= Ergon Theatre =

Climate Theatre Company

Ergon Theatre is a climate change-focused theatre company based in Manchester, UK. Their debut show The Wicked Problem premiered at Contact Theatre in November 2021 during COP26 and was a part of Julie's Bicycle's Season for Change. In 2022, Narc Magazine labelled Ergon Theatre One of the UK’s leading climate theatre companies.

Ergon Theatre was nominated and shortlisted as finalists at the 2022 Manchester Culture Awards for Promotion of Environmental Sustainability.

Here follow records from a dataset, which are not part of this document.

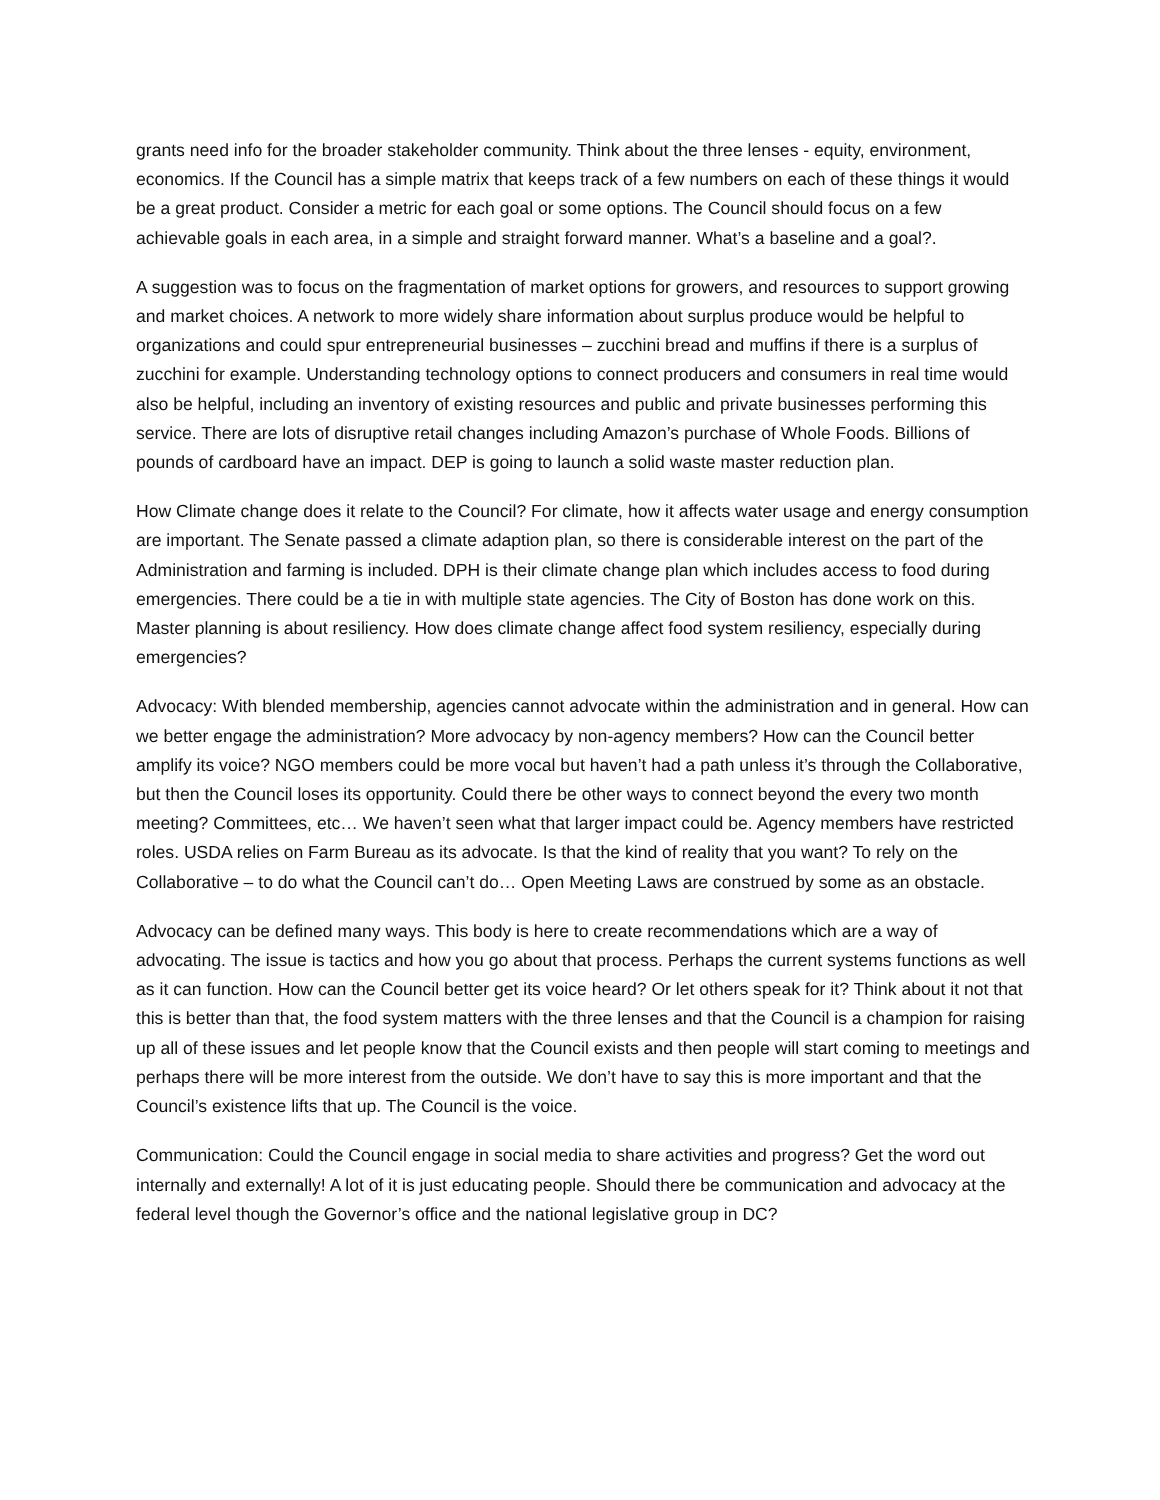grants need info for the broader stakeholder community. Think about the three lenses - equity, environment, economics. If the Council has a simple matrix that keeps track of a few numbers on each of these things it would be a great product. Consider a metric for each goal or some options. The Council should focus on a few achievable goals in each area, in a simple and straight forward manner. What’s a baseline and a goal?.
A suggestion was to focus on the fragmentation of market options for growers, and resources to support growing and market choices. A network to more widely share information about surplus produce would be helpful to organizations and could spur entrepreneurial businesses – zucchini bread and muffins if there is a surplus of zucchini for example. Understanding technology options to connect producers and consumers in real time would also be helpful, including an inventory of existing resources and public and private businesses performing this service. There are lots of disruptive retail changes including Amazon’s purchase of Whole Foods. Billions of pounds of cardboard have an impact. DEP is going to launch a solid waste master reduction plan.
How Climate change does it relate to the Council? For climate, how it affects water usage and energy consumption are important. The Senate passed a climate adaption plan, so there is considerable interest on the part of the Administration and farming is included. DPH is their climate change plan which includes access to food during emergencies. There could be a tie in with multiple state agencies. The City of Boston has done work on this. Master planning is about resiliency. How does climate change affect food system resiliency, especially during emergencies?
Advocacy: With blended membership, agencies cannot advocate within the administration and in general. How can we better engage the administration? More advocacy by non-agency members? How can the Council better amplify its voice? NGO members could be more vocal but haven’t had a path unless it’s through the Collaborative, but then the Council loses its opportunity. Could there be other ways to connect beyond the every two month meeting? Committees, etc… We haven’t seen what that larger impact could be. Agency members have restricted roles. USDA relies on Farm Bureau as its advocate. Is that the kind of reality that you want? To rely on the Collaborative – to do what the Council can’t do… Open Meeting Laws are construed by some as an obstacle.
Advocacy can be defined many ways. This body is here to create recommendations which are a way of advocating. The issue is tactics and how you go about that process. Perhaps the current systems functions as well as it can function. How can the Council better get its voice heard? Or let others speak for it? Think about it not that this is better than that, the food system matters with the three lenses and that the Council is a champion for raising up all of these issues and let people know that the Council exists and then people will start coming to meetings and perhaps there will be more interest from the outside. We don’t have to say this is more important and that the Council’s existence lifts that up. The Council is the voice.
Communication: Could the Council engage in social media to share activities and progress? Get the word out internally and externally! A lot of it is just educating people. Should there be communication and advocacy at the federal level though the Governor’s office and the national legislative group in DC?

The company have been members of the Greater Manchester Arts and Sustainability Team (GMAST) since 2020.

The Ergon Theatre company founders are Robin Lyons, Noé Sébert, Sam Black and Catt Lyons (Formerly Catt Belcher). To date, the company has worked with organisations including Contact Theatre, The Lowry, HOME (Manchester), Julie's Bicycle, RFK Human Rights, Manchester International Festival, ARC Stockton, Universities UK, M6 Theatre, Lancaster Arts, Reform Radio, NERC, Manchester Metropolitan University, Manchester Fashion Movement.

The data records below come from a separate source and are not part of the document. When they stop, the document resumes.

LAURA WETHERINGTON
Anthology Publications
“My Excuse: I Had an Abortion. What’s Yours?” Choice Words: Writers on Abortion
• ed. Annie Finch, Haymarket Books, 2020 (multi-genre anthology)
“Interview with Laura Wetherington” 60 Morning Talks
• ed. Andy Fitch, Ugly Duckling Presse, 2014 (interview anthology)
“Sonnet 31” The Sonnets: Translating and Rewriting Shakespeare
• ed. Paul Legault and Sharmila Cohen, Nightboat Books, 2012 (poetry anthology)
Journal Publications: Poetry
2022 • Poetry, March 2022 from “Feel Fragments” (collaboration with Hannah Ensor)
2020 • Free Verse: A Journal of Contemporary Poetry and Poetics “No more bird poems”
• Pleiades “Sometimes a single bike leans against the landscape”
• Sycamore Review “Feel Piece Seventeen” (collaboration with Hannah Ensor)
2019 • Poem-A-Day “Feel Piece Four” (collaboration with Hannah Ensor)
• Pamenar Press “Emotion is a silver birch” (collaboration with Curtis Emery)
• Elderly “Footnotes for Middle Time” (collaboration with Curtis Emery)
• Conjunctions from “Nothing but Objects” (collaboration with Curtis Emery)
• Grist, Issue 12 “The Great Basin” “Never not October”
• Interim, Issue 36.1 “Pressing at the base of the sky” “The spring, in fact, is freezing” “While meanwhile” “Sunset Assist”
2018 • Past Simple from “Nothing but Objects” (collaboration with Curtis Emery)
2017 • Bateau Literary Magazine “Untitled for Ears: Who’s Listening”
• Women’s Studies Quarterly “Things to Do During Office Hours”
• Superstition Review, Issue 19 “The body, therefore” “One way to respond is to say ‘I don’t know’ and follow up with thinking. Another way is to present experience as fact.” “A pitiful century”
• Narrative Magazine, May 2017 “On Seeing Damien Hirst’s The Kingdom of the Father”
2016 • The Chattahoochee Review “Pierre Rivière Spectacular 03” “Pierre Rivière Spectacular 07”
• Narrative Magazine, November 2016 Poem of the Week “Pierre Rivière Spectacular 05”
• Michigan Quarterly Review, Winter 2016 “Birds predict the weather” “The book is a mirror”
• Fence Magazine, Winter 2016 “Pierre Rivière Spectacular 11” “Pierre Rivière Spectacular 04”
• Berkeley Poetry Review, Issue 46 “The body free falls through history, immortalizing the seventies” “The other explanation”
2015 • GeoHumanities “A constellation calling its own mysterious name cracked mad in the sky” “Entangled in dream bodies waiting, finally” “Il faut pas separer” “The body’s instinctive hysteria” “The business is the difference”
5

In 2025 Ergon Theatre began working with YouthNet Global and environmental Activist and performer Umme Zamilatun Naima, Miss Earth Bangladesh 2021 (funded by British Council Bangladesh) to raise awareness of the issue of Tiger Widows, climate vulnerable women in the Sundarbans, Bangladesh who are blamed for their husbands deaths after instances of human-tiger conflict that can be attributed to environmental degradation due in part to climate change.